• **Problem requirements**: Could you work out the number of lines in the listing that include the word "JSON" and reply with that figure alone?

(Extracted information begins)

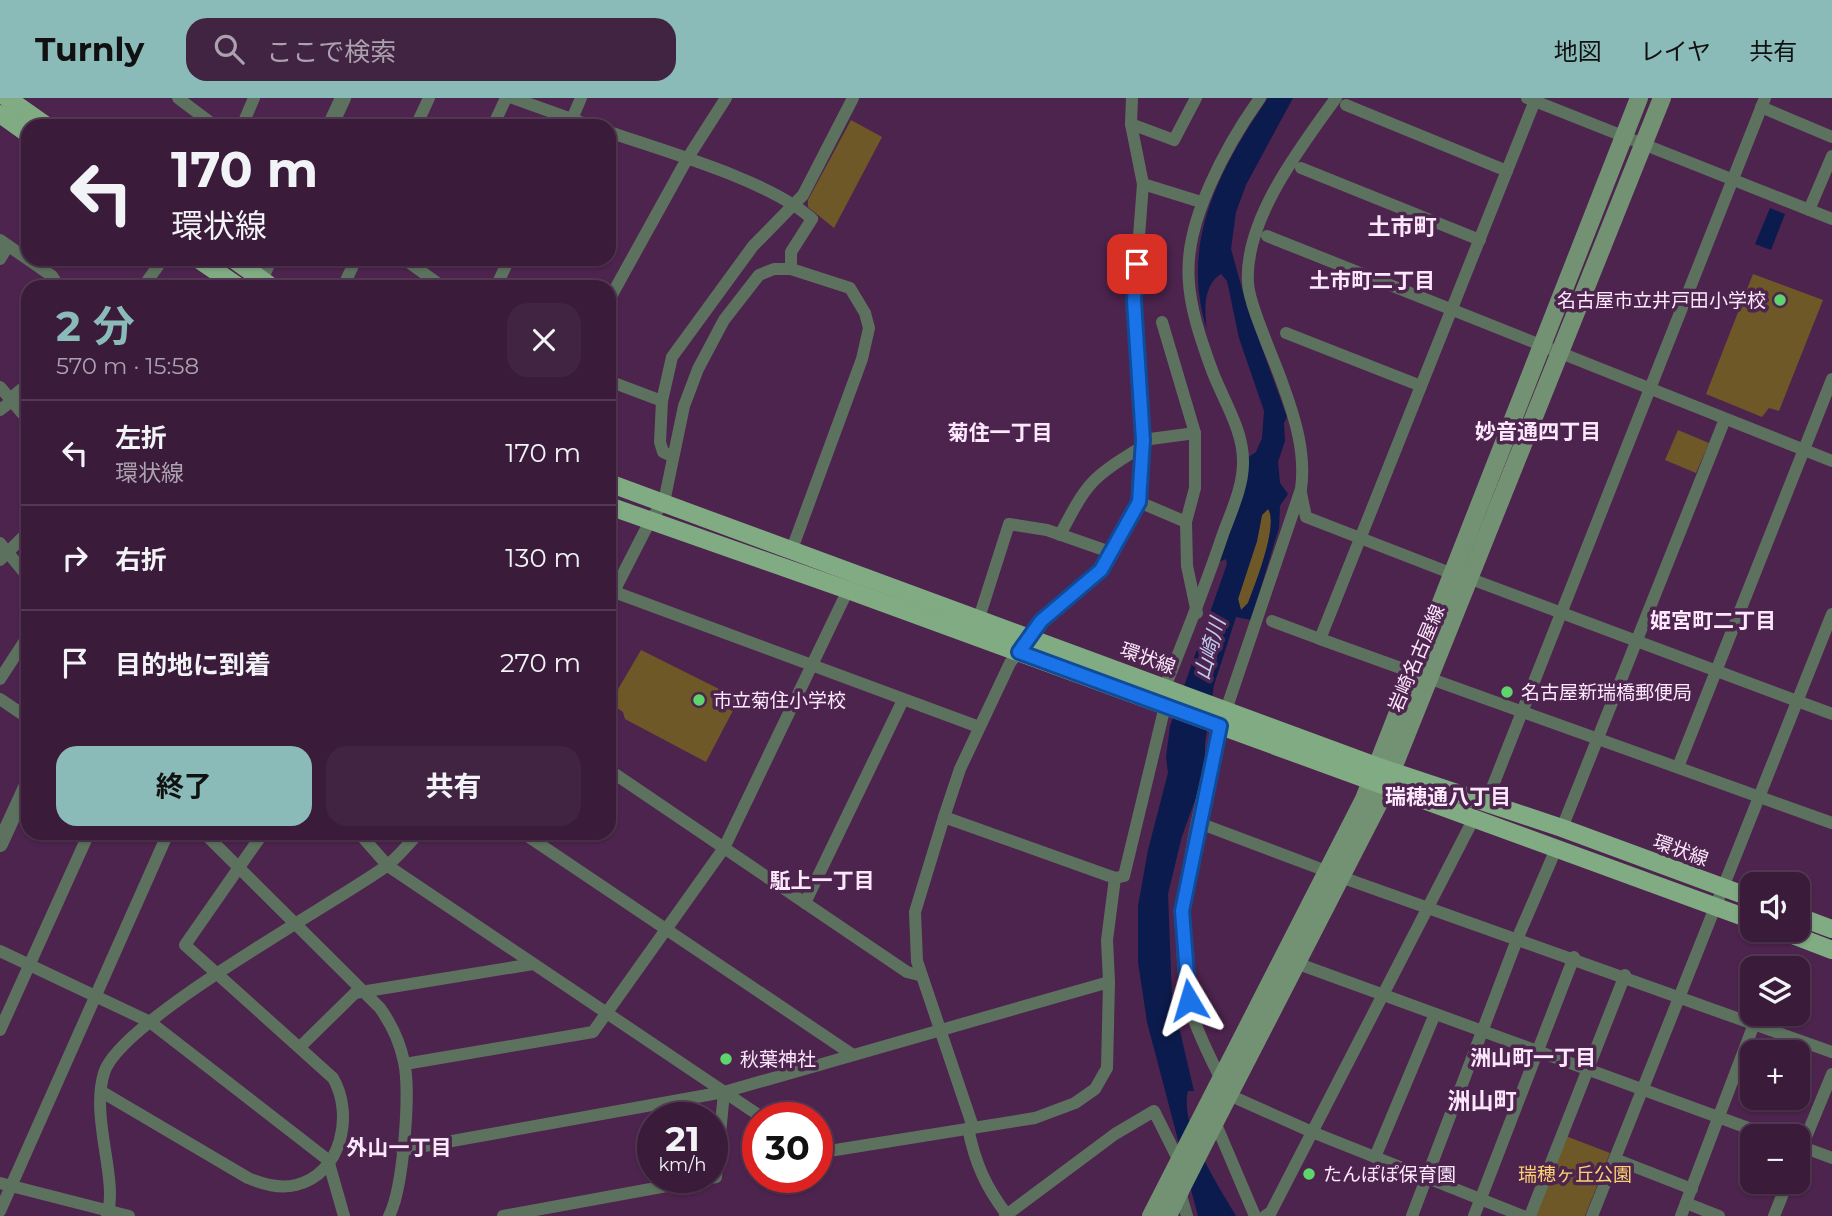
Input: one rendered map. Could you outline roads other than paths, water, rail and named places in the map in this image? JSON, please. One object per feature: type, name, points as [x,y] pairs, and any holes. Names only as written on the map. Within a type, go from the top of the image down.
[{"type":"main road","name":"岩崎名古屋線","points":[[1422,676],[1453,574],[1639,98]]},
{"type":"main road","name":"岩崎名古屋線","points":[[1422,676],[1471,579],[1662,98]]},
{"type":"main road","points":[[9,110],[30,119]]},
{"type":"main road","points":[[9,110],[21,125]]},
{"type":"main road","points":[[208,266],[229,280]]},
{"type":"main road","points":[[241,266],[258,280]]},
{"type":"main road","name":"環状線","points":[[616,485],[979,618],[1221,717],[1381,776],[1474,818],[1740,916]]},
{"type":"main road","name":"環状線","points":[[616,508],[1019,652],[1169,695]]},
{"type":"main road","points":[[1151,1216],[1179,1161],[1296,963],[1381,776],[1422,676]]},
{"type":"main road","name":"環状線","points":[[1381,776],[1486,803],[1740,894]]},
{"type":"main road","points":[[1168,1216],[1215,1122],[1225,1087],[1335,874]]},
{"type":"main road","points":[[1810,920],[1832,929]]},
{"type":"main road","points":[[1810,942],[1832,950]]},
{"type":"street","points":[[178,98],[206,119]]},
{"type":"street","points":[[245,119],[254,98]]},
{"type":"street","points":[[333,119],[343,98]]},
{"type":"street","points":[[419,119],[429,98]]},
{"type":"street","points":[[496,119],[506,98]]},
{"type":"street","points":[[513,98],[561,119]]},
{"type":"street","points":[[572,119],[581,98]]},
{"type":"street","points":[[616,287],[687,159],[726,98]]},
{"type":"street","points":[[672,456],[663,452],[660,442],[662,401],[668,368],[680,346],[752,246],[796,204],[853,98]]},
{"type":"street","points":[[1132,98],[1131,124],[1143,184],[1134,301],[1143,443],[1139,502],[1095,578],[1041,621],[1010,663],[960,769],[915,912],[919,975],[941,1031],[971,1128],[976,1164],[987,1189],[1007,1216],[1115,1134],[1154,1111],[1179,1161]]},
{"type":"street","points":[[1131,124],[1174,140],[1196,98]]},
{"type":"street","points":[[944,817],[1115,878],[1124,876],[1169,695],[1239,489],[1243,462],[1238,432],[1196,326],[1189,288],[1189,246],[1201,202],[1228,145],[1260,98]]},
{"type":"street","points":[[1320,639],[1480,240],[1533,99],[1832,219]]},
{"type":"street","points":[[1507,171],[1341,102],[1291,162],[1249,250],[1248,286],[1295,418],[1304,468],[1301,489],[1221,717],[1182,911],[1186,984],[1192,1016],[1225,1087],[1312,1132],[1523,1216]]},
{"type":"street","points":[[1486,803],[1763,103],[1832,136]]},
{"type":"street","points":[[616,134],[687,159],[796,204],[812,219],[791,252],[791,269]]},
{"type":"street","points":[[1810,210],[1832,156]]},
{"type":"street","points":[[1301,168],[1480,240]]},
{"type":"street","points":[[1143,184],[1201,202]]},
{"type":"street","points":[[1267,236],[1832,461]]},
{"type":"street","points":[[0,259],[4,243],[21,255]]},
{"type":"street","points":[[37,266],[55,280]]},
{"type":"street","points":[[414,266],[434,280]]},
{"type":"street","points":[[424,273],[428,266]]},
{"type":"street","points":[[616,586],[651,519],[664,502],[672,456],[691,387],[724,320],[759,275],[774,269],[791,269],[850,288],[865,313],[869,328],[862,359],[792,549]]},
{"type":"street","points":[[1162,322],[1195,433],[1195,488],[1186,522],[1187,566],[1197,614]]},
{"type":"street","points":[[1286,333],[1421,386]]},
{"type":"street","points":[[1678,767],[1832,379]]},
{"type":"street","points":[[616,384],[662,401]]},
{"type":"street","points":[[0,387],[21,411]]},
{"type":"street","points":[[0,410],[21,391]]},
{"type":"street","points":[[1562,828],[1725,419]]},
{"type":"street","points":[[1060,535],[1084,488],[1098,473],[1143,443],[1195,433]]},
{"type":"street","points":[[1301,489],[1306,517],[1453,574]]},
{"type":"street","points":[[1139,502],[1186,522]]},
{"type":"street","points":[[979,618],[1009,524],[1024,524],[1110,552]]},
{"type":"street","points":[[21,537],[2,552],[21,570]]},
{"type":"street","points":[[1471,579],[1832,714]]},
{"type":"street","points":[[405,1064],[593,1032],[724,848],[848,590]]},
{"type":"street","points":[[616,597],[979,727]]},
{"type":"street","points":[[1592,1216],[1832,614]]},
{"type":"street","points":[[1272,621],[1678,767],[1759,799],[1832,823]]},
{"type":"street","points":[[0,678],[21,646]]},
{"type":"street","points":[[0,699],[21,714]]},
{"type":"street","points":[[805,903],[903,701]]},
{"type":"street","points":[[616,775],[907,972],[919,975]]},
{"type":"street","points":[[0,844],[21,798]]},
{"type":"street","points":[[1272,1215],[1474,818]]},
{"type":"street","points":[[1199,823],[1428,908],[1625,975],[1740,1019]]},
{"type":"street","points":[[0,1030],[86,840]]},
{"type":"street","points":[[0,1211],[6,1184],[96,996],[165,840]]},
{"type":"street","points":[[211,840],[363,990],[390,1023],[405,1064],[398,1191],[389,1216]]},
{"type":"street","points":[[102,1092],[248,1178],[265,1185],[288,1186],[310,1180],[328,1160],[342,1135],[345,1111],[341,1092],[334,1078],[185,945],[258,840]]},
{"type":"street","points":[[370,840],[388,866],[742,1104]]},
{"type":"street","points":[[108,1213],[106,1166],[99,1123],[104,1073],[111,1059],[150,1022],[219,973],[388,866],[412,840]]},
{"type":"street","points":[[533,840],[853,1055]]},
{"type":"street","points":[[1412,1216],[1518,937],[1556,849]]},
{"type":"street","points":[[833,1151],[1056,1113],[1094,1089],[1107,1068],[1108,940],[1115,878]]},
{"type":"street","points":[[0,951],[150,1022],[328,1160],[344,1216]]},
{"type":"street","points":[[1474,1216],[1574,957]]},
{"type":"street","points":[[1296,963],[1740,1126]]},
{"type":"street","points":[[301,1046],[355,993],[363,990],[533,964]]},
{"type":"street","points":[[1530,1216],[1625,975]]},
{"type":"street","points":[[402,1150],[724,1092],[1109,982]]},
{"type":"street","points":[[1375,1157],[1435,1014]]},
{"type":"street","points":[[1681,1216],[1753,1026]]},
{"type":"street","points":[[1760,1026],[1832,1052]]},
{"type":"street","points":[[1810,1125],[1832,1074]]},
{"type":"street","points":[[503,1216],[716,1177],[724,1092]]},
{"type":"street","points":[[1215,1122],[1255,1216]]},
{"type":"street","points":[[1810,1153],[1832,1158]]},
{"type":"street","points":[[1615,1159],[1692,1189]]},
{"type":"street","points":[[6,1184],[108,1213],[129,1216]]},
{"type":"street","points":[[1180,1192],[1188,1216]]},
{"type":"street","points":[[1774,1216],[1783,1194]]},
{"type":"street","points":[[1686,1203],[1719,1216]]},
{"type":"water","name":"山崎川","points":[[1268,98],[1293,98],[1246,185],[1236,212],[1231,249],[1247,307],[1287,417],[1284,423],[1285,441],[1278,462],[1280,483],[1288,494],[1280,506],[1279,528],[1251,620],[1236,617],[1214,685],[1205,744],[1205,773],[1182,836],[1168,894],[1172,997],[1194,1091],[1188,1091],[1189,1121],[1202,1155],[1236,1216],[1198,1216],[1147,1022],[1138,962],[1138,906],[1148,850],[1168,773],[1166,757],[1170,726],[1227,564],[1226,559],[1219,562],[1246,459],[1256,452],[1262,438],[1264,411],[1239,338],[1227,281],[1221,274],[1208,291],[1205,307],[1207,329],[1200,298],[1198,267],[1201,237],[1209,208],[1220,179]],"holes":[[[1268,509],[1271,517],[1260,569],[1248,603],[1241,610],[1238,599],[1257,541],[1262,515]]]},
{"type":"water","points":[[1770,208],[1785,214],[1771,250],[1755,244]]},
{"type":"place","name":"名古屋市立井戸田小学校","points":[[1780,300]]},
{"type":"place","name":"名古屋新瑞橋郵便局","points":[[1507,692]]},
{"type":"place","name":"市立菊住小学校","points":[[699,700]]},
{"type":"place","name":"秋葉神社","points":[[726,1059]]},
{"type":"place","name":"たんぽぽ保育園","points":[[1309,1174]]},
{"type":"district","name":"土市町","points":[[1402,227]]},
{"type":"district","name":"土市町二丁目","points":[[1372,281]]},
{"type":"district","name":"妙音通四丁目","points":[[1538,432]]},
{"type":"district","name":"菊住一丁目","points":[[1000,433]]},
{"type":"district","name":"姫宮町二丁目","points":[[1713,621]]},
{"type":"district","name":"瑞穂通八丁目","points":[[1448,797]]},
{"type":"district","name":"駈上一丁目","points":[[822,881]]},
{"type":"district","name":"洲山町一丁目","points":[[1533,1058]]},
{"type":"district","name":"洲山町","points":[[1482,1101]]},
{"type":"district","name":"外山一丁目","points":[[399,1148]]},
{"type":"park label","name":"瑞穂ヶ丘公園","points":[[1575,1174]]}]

(Extracted information ends)
(Extracted information begins)

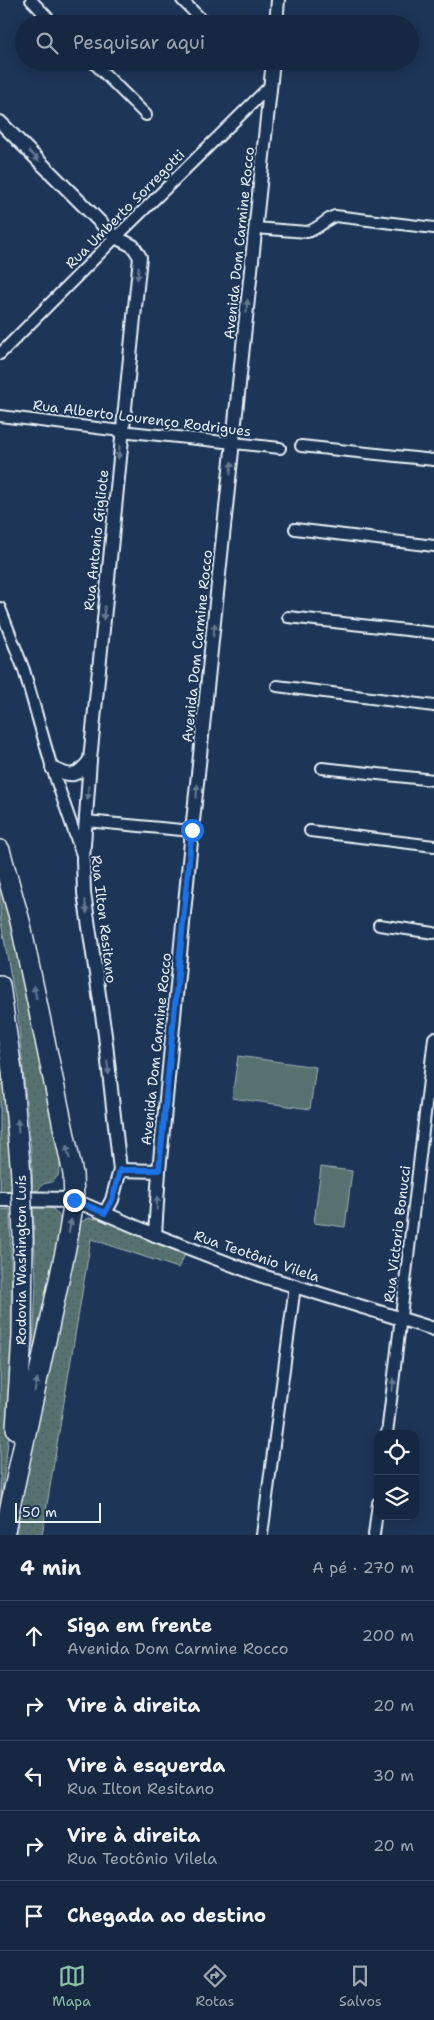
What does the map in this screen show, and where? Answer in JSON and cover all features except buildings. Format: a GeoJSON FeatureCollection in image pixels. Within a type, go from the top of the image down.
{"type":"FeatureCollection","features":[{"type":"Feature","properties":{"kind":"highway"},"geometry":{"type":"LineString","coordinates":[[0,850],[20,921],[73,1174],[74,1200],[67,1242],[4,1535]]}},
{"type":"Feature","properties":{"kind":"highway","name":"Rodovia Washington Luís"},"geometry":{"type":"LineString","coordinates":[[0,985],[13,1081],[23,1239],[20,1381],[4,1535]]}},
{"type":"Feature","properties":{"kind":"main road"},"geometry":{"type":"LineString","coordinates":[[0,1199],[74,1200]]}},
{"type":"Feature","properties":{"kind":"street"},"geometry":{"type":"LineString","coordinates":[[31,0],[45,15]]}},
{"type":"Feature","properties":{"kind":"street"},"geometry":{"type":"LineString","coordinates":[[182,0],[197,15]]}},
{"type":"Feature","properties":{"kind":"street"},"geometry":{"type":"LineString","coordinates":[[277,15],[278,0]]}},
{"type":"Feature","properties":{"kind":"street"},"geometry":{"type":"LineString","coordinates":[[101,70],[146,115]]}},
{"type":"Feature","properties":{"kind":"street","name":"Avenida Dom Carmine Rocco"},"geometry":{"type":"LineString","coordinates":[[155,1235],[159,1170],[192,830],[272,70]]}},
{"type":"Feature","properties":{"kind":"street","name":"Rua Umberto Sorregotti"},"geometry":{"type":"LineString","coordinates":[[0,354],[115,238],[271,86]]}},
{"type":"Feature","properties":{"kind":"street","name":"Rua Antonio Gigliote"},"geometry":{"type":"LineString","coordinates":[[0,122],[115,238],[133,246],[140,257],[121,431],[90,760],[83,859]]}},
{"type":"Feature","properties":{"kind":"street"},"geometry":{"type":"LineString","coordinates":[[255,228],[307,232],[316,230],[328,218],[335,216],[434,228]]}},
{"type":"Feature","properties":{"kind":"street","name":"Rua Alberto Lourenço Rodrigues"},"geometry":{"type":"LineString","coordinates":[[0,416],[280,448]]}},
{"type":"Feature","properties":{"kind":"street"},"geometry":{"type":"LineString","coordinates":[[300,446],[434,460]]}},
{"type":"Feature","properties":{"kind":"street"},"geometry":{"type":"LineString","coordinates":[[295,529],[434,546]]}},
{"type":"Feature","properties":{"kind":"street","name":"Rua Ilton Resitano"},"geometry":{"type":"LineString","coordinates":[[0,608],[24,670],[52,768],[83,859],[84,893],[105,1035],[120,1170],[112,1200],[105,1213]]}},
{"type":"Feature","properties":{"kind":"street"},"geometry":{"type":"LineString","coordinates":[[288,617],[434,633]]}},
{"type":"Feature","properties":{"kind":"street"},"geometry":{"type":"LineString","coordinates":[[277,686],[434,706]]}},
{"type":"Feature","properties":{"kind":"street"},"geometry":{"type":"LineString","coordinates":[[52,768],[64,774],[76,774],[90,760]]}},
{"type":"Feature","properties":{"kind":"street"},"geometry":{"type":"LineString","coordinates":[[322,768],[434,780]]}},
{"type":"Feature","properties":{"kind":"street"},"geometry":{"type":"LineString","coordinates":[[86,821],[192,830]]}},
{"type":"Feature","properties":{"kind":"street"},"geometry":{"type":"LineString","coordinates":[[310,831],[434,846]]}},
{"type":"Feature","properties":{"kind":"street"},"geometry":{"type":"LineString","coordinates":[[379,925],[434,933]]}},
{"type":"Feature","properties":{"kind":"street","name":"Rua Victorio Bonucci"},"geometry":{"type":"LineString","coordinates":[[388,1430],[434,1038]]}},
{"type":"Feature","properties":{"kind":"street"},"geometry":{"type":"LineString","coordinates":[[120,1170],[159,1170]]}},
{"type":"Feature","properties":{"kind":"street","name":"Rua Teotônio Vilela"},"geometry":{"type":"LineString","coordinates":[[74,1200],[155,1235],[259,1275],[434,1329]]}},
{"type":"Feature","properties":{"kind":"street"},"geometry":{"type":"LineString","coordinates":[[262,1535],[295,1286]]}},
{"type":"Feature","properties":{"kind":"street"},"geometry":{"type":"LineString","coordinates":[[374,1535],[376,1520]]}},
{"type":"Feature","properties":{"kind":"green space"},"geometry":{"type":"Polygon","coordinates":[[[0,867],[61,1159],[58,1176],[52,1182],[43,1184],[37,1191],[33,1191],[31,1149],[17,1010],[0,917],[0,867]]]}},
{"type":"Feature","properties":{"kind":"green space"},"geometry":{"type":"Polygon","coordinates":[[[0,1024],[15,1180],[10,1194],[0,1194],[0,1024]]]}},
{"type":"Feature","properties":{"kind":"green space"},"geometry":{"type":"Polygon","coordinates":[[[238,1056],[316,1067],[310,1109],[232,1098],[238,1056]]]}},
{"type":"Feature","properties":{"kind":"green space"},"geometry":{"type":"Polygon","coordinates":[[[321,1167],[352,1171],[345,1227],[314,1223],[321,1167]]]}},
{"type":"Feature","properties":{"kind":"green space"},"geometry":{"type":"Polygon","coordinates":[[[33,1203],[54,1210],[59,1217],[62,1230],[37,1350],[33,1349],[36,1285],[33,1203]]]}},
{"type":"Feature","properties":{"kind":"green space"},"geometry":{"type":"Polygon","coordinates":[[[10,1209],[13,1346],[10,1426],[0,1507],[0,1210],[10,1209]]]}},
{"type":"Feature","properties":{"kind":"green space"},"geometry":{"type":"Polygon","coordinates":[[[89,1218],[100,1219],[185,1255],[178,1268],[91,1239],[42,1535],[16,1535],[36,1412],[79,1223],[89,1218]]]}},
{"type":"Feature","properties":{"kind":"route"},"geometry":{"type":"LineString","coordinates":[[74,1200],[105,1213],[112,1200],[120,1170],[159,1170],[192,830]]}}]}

(Extracted information ends)

• **Your response**: 2